As expected, mortality was considerably higher among patients with severe and critical injuries. Consistent with previous research (Miller et al., 2017), aging was (weakly) associated with a higher likelihood of dying (3% more likely with each advancing year of age). Patients with preexisting coagulopathy had a 75% greater chance of dying than those without the condition. Many older adults take anticoagulant and antiplatelet drugs to manage various medical conditions and, therefore, may have therapeutically high international normalized ratio. However, the elevated international normalized ratio caused by these drugs have been associated with an increased risk of death in brain-injured patients (Pieracci, Eachempati, Shou, Hydo, & Barie, 2007; Smith & Weeks, 2013). Neither the overall injury severity score (NISS) nor any of the three highest single injury scores predicted mortality. However, the presence of subarachnoid hemorrhage was a strong predictor of mortality. Patients with a subarachnoid bleed were more than two and one-half times as likely to die during hospitalization than those who did not have this type of injury. Patients who had acute renal failure or ARDS were more than three times as likely to die and those with SIRS were more than four times as likely to die.
Limitations
This study has several limitations. The use of ICD-9-CM diagnoses to identify complications may have underestimated their presence. Also, the ICD-9-CM clinical manual does not code diffuse axonal injury, a potentially devastating injury.
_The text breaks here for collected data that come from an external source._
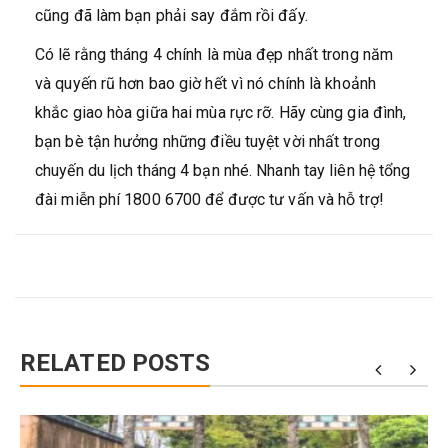
cũng đã làm bạn phải say đắm rồi đấy.
Có lẽ rằng tháng 4 chính là mùa đẹp nhất trong năm
và quyến rũ hơn bao giờ hết vì nó chính là khoảnh
khắc giao hòa giữa hai mùa rực rỡ. Hãy cùng gia đình,
bạn bè tận hưởng những điều tuyệt vời nhất trong
chuyến du lịch tháng 4 bạn nhé. Nhanh tay liên hệ tổng
đài miễn phí 1800 6700 để được tư vấn và hỗ trợ!
RELATED POSTS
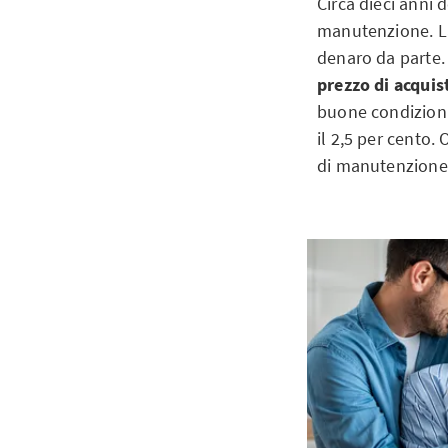
Circa dieci anni 
manutenzione. La
denaro da parte.
prezzo di acquis
buone condizioni.
il 2,5 per cento.
di manutenzione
The mapping program to derive NISS scores from ICD-9-CM diagnoses is relatively new and would benefit from further validity testing. However, this is the best method available to calculate the NISS and the ISS as previous software to convert ICD-9-CM diagnoses is outdated. Generalizability of the findings is limited as New York is not representative of the United States. The data used in this study were collected from all acute care nongovernment hospitals in the state. New York is large and geographically diverse, and patients are transported from urban, suburban, and rural/remote areas for injury care. Finally, the sample size of the subgroup (NISS >=16) was too small to detect statistically significant differences in the incidence of complications in TC and NTC patients, given the low incidence of many complications.
CONCLUSION
The incidence of complications in this older adult brain-injured population was modest. However, the complications that were most prevalent carry a large morbidity burden and high mortality risk. Brain injuries are common among older adults. Clinicians must maintain vigilance for signs of evolving brain injury, especially in patients admitted to NTCs. Strategies for early identification and prompt treatment of sepsis and SIRS are needed in this population. Future studies should focus on a geographically diverse population. In addition, studies are needed that compare short- and long-term functional capacity and examination of the Brain Injury Guidelines (Joseph et al., 2014) for brain-injured older adults admitted to NTCs.
KEY POINTS
* More than 10 times as many severely and critically injured patients were treated at nontrauma center hospitals than trauma centers.
* The incidence of complications was modest and comparable for nontrauma center hospitals and trauma centers; however, the most prevalent complications have high mortality.
* Mortality was slightly higher among trauma center patients, but the difference was not statistically significant.